How to complete this task: Print the lines below exactly, beginning with the one that contains "помогают предприятию собирать и" and stopping after the last line.

Transcribed page contents:
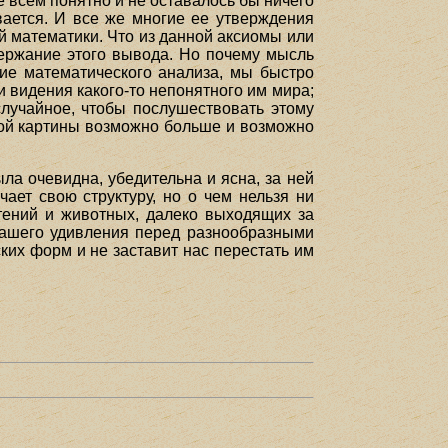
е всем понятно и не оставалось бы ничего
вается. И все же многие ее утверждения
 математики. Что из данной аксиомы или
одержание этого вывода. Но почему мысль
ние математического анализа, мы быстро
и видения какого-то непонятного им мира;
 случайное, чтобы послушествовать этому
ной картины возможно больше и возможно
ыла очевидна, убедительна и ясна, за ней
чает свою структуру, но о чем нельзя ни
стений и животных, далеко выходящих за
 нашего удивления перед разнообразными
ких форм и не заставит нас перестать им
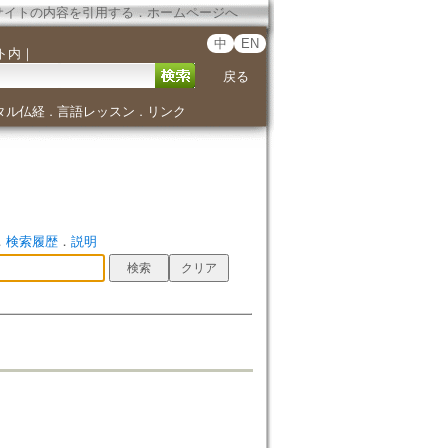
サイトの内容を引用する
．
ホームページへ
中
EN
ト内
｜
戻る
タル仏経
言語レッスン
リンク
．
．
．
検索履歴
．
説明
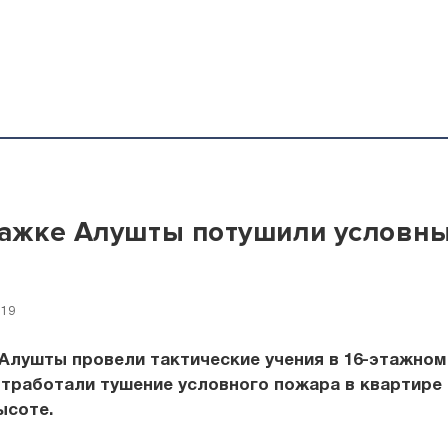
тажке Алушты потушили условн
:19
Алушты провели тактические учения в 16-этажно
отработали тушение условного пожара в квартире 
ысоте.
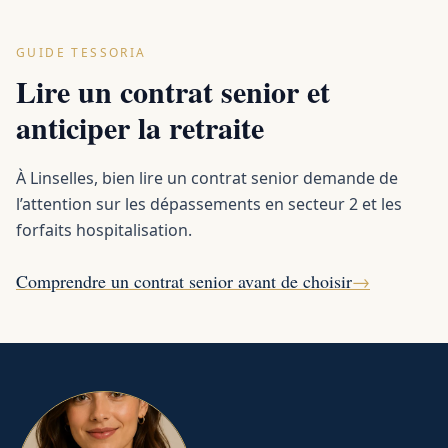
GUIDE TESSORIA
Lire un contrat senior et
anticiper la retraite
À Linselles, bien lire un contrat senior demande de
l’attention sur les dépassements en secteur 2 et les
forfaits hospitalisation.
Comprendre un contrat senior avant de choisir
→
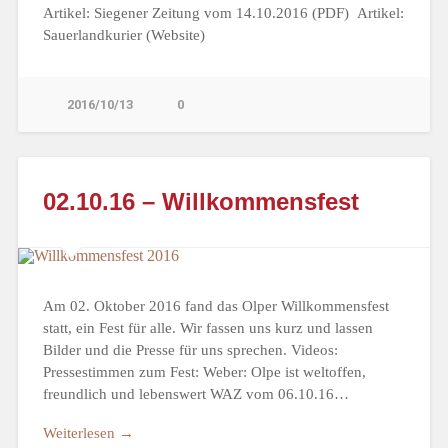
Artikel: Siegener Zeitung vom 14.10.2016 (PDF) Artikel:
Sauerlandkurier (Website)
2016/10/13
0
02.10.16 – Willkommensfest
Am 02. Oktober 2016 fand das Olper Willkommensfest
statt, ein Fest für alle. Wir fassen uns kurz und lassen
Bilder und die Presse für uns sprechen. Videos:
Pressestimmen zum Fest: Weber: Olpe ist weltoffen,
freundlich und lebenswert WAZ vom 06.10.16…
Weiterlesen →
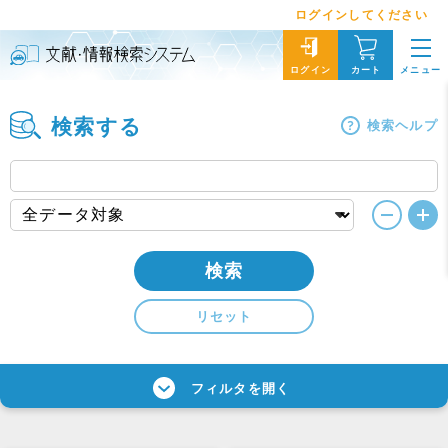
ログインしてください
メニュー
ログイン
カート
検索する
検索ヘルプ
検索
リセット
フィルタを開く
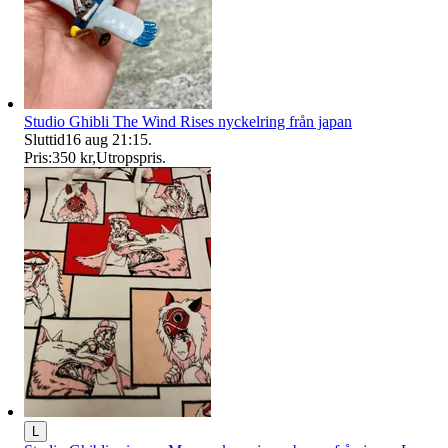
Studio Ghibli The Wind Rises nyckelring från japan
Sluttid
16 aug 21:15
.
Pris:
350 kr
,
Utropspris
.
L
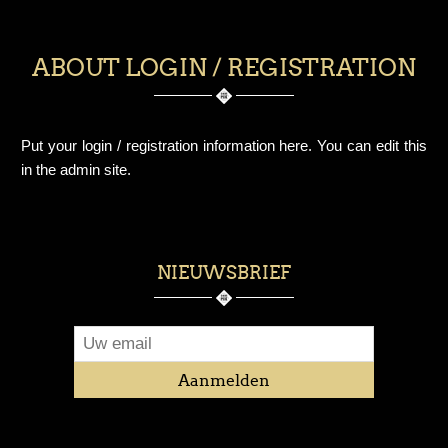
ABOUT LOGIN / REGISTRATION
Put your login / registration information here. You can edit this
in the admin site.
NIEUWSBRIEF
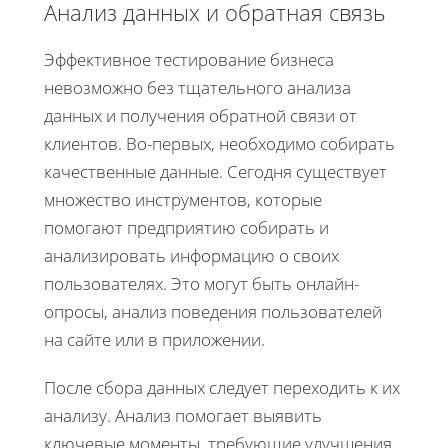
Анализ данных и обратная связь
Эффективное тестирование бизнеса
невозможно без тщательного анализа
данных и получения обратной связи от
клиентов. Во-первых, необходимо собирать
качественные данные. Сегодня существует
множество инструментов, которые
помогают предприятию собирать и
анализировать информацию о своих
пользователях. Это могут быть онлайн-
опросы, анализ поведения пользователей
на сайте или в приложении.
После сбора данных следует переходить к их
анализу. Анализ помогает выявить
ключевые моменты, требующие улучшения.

The completed task:
помогают предприятию собирать и
анализировать информацию о своих
пользователях. Это могут быть онлайн-
опросы, анализ поведения пользователей
на сайте или в приложении.
После сбора данных следует переходить к их
анализу. Анализ помогает выявить
ключевые моменты, требующие улучшения.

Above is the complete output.